Independent Senator Joe Manchin said he cannot back Vice President Kamala Harris for president after she said she supports ending the Senate filibuster to pass abortion protections in Congress.
The outgoing West Virginia lawmaker who caucuses with Democrats has been one of the few holdouts to endorse Harris with just over 40 days to go before the election.
On Tuesday, Harris said in an interview she backs ending the filibuster so Congress can pass legislation codifying Roe after several other attempts by Senate Democrats since the landmark Supreme Court decision was overturned failed. But Manchin opposes the move.
‘Shame on her,’ Manchin told CNN. ‘ She knows the filibuster is the Holy Grail of democracy. It’s the only thing that keeps us talking and working together.
If she gets rid of that, then this would be the House on steroids.’
On whether he will back the vice president, Manchin rejected it saying ‘that ain’t going to happen.’ ‘I think that basically can destroy our country and my country is more important to me than any one person or any one person’s ideology,’ he said.
‘I think it’s the most horrible thing.’ Democrats have been attempting to pass legislation to restore national abortion protections since the Supreme Court overturned Roe v Wade in 2022, but they need sixty votes to overcome the filibuster in the Senate.
They currently only have a 51 seat Senate majority, and Republicans control the House.
In May 2022, Democrats made their first attempted to pass the legislation after the Supreme Court decision leaked, but it failed. Every Senate Republican along with Manchin voting against it.

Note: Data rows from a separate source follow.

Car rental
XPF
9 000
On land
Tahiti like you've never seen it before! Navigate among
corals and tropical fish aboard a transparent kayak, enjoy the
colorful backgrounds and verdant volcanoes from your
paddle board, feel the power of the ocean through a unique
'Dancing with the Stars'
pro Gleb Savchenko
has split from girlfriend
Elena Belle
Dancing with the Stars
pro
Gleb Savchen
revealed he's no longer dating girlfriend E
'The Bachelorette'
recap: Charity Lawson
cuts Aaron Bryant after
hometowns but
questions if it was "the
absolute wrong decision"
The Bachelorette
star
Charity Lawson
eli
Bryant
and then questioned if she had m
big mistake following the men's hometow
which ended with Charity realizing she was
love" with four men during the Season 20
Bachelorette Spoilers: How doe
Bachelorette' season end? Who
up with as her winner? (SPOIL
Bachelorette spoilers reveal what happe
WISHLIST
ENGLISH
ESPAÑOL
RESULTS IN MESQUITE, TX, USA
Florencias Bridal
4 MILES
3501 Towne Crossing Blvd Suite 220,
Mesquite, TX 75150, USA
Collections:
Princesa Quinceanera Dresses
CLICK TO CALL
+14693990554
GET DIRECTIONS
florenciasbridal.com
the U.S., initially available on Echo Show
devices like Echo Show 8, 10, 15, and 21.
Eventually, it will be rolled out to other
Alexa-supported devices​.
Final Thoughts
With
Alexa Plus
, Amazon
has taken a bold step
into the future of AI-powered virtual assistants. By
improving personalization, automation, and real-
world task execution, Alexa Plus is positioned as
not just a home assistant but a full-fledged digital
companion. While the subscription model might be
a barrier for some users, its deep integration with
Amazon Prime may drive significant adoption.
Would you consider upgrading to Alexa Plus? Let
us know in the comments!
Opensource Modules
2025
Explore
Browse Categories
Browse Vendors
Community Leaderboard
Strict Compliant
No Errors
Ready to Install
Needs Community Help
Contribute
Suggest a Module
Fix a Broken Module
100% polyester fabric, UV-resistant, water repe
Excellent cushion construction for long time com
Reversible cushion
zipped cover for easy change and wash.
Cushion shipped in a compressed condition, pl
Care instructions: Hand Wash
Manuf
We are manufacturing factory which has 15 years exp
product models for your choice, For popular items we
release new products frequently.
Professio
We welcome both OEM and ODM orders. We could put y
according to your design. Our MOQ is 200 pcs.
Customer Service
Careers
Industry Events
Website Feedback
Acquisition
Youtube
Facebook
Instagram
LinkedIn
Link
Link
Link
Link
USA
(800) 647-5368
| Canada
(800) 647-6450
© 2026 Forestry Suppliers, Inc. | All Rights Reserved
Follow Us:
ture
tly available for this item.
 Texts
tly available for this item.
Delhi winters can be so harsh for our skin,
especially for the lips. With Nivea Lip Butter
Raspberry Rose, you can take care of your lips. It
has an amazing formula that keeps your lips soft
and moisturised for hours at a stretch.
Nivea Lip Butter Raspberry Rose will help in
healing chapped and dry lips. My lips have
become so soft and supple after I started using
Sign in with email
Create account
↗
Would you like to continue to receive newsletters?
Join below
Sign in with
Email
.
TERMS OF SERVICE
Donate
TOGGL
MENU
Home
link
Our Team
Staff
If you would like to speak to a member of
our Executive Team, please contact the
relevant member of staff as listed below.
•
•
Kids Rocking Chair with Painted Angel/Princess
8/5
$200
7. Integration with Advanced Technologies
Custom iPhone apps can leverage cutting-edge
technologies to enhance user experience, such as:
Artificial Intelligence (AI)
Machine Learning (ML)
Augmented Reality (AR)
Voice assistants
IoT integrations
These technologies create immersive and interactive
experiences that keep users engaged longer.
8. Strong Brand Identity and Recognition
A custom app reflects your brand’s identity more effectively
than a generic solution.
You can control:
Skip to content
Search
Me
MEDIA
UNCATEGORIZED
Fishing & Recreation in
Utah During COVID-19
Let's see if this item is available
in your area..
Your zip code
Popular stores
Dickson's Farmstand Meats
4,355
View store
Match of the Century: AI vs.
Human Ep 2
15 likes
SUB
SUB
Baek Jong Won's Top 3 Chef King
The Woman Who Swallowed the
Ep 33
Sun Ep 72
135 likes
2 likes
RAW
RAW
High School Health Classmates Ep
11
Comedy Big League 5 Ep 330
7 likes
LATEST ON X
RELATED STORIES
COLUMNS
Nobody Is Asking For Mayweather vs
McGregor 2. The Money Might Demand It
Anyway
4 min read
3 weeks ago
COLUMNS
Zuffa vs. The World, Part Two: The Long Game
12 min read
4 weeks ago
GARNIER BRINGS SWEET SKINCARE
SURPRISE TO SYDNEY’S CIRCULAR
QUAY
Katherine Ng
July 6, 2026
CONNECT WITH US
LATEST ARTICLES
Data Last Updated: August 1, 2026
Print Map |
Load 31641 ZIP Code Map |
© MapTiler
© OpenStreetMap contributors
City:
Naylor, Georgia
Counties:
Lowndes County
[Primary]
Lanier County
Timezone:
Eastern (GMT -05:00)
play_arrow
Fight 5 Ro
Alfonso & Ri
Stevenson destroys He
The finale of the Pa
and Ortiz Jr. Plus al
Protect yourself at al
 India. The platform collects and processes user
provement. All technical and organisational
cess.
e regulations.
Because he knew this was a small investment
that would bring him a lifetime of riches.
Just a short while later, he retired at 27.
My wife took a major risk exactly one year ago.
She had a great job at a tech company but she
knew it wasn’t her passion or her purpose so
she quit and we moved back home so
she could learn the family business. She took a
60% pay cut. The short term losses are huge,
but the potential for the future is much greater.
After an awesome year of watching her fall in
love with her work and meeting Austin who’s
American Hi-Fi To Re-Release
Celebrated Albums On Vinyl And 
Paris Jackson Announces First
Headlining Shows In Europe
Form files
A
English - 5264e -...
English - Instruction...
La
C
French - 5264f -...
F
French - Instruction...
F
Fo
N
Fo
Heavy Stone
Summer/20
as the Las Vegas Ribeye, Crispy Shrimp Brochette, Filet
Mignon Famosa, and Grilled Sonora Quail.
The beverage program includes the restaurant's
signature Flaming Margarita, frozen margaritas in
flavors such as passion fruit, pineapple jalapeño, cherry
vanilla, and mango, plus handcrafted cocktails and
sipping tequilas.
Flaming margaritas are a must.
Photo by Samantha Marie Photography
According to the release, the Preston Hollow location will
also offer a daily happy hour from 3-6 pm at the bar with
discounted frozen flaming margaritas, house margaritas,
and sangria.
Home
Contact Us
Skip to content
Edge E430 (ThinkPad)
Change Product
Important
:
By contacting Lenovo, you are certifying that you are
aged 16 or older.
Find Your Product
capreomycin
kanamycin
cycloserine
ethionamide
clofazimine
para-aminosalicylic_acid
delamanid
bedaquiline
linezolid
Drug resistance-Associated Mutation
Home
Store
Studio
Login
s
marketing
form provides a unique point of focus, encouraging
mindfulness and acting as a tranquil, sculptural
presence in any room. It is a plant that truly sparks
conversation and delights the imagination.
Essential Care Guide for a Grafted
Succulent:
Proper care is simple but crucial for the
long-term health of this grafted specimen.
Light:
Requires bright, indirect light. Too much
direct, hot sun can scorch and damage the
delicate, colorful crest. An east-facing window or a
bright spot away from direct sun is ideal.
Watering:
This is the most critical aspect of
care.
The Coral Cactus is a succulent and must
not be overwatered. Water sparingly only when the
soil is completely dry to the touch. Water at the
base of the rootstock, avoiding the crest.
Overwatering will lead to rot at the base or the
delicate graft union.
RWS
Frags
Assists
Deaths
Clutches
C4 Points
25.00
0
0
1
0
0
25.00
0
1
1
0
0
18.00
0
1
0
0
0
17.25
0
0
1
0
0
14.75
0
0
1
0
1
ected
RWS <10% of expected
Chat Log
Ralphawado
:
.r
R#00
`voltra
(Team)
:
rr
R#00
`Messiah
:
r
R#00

Another attempt earlier this year also failed.
‘I’ve been very clear, I think we should eliminate the filibuster for Roe, and get us to the point where 51 votes would be what we need to actually put back in law the protections for reproductive freedom and for the ability of every person and every woman to make decisions about their own body and not have their government tell them what to do,’ Harris said in an interview with Wisconsin Public Radio aired Tuesday.
Harris had vowed as vice president to be the tie-breaking vote in the Senate to end the filibuster for legislation to codify Roe, but her comments on Tuesday mark the first time she has reiterated her position as a presidential nominee.
While Manchin has at times praised the vice president since she took over the top of the ticket, he had not yet officially endorsed her.
Manchin, who is retiring at the end of the year, was one of the multiple Democratic lawmakers who called for Biden to exit the presidential race and pass the torch after his disastrous debate performance in June.
When Biden did exit the race in July, there was a moment of speculation over whether Manchin would run, but he quickly ruled it out.
Instead, Manchin called for a mini-primary unlike many of his Democratic colleagues who immediately followed Biden’s lead and endorsed Harris. Since the vice president has locked in the nomination, Manchin has offered some praise for her and her campaign.
In an interview with the New York Times last month, he called some of the things he has heard from them ‘encouraging.’
He also called what she was able to accomplish in just three weeks ‘amazing’ and ‘an unbelievable job’ as the vice president ramped up a presidential campaign in a matter of weeks after taking over the top of the ticket. ‘I’ve been surprised. She’s done some good things.
First of all, my relationship with Kamala goes back to when she came into the Senate,’ Manchin told the Times last month, describing her as ‘very bright, very smart.’